I am writing this to show recent experience with a subject that I did cover in my degrees, but those where a very long time ago. As the sole frontend developer, I literally built or imported all the code; and applied the following UX thinking at the same time. This article is a UX specific extension to fullstack-developer, please read it first for context.
High level process
- Build several Persona, after meetings with relevant people (these are in the git repo). Generically I called them “admin” to set the tone.
- Take objectives from the PO, as he has best analysis on the legal requirements (also has done a lot of maths analysis, as he has a practical physics PhD).
- Please note, admin are motivated to be correct/ accountable, but have little interest in the platform. Nothing with serendipity or “cute” is relevant to this platform. Further to this angle, standard marketing things like opinion/tone/feedback gathering isn't relevant.
- The other members of staff are not UX people. Spend time focussing product suggestions on things that users will benefit from.
- Work to standardise terminology towards more user centric wording, and secondly to be consistent across the user interface (including external docs) with the legal requirements. We feel that this will make life easier when negotiating with external auditors and solicitors.
- Added consistent and standard iconography.
- Encouraged a “standard banking colourscheme”. Whilst all the website technology is my responsibility; other co-lateral of the company isn't. Logo rebrand in 2018 is now more consistent with other graphical items.
- Justified, created as user-stories, created and deployed standard UI features like login/ logout, which the PO and other stakeholders omitted (I was told several times that meta data on trades is as valuable as NSA meta data on telephony). Made the admins session last as long as their activity did.

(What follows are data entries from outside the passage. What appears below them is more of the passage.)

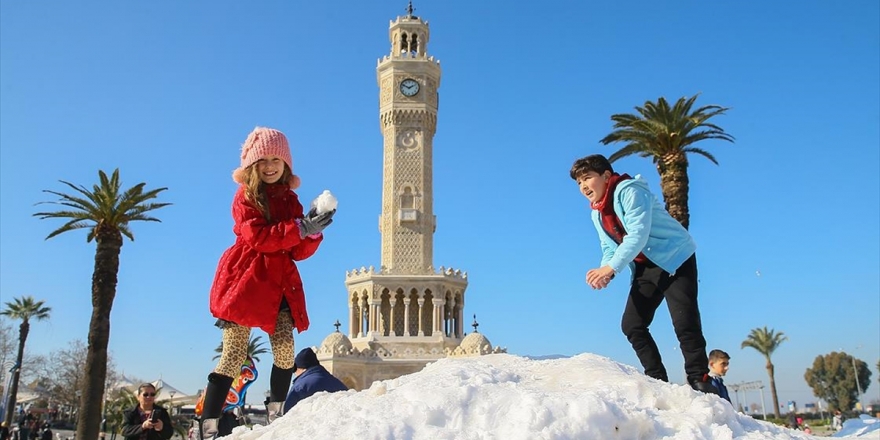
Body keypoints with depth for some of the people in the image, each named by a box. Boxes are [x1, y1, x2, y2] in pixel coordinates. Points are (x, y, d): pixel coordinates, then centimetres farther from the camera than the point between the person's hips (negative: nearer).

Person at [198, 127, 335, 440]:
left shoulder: (290, 199, 14)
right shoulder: (246, 196, 1)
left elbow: (299, 252, 9)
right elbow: (257, 238, -16)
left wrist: (313, 231, -10)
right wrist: (300, 228, -22)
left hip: (280, 282, 5)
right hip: (246, 278, -5)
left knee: (285, 352, -4)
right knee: (234, 355, -8)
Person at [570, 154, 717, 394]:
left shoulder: (629, 191, -19)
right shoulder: (597, 214, 8)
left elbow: (638, 234, -29)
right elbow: (609, 249, 6)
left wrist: (611, 268, -37)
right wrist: (603, 271, -17)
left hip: (676, 258, -8)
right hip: (646, 267, 8)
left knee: (684, 322, -14)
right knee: (631, 324, 0)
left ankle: (699, 379, 0)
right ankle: (657, 380, 7)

- In early sprints did not have time/budget to perform proper software engineering practice; but these where exploratory. Quickly build user journeys to allow visualisation of a fairly abstract material. Since then, the product definition has iterated, and we removed these.
- Although very atypical for UX, I have accumulatively spent months on making the data smoothed/ filtered/ averaged/ axis clipped, as admin need to be able to get a clear picture of their network. Without this computation to make the data less like noise, the raw numbers are fairly useless.
- As users are not going to be impressed by anything they need to make them selves in powerpoint, did not animate the graphs. Did reduce graph loading time. My analysis is “this will always be boring reporting task, so a quick boring task is better”.
- I built the first version of the monthly PDF compliance reporting to be mailed to users, to reduce manual work for them.
- The product has alerts for atypical events that IT support may need to manage. Iterate these technical notices so they work on small form phone mail apps more easily. The most frequent user of these alerts is much happier with new version.